Rendered chart images
.....

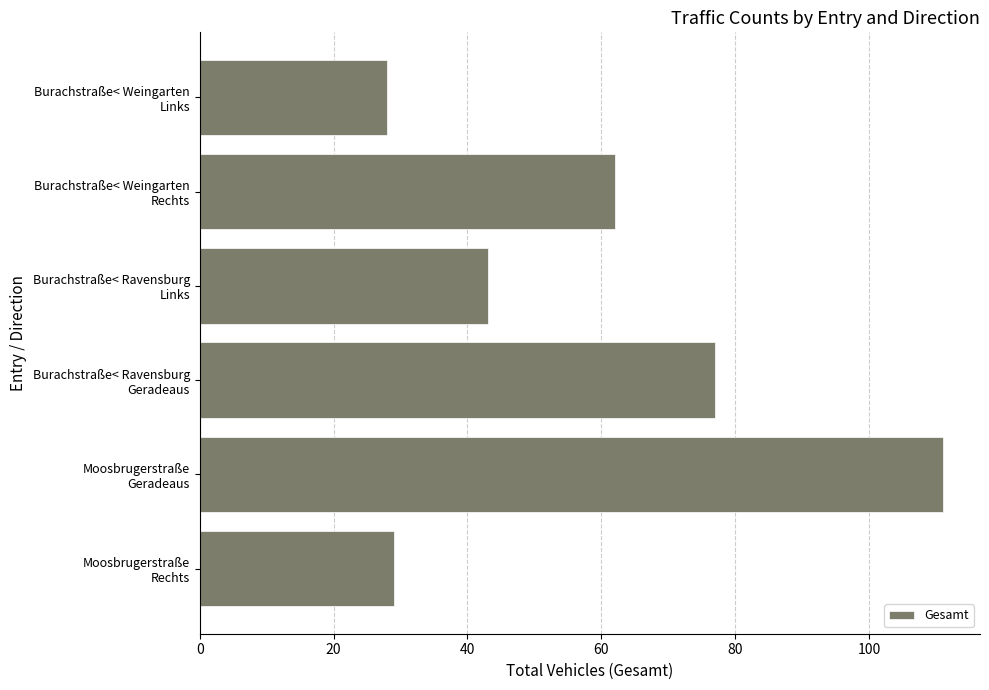

Rank the categories by value from highest to lowest.

Moosbrugerstraße
Geradeaus, Burachstraße< Ravensburg
Geradeaus, Burachstraße< Weingarten
Rechts, Burachstraße< Ravensburg
Links, Moosbrugerstraße
Rechts, Burachstraße< Weingarten
Links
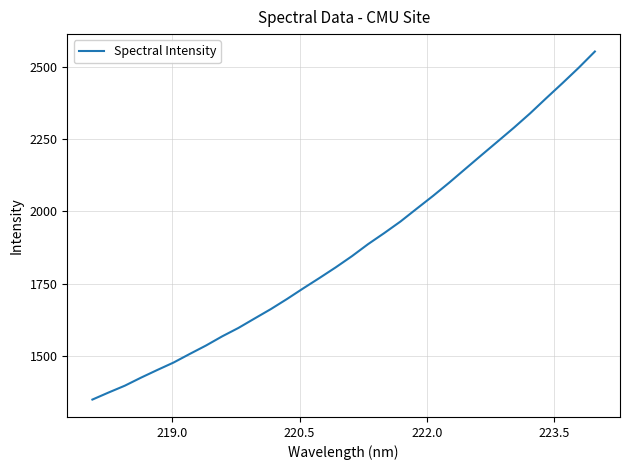

What is the difference between the maximum and minimum values?

1201.8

.....

▶ [JOB]: Write these rows again with "categories" changed to "groups" and everything else left the same. Leave out the pictures.

▶ [YOUR SOLUTION]:
Rank the groups by value from highest to lowest.

Moosbrugerstraße
Geradeaus, Burachstraße< Ravensburg
Geradeaus, Burachstraße< Weingarten
Rechts, Burachstraße< Ravensburg
Links, Moosbrugerstraße
Rechts, Burachstraße< Weingarten
Links

What is the difference between the maximum and minimum values?

1201.8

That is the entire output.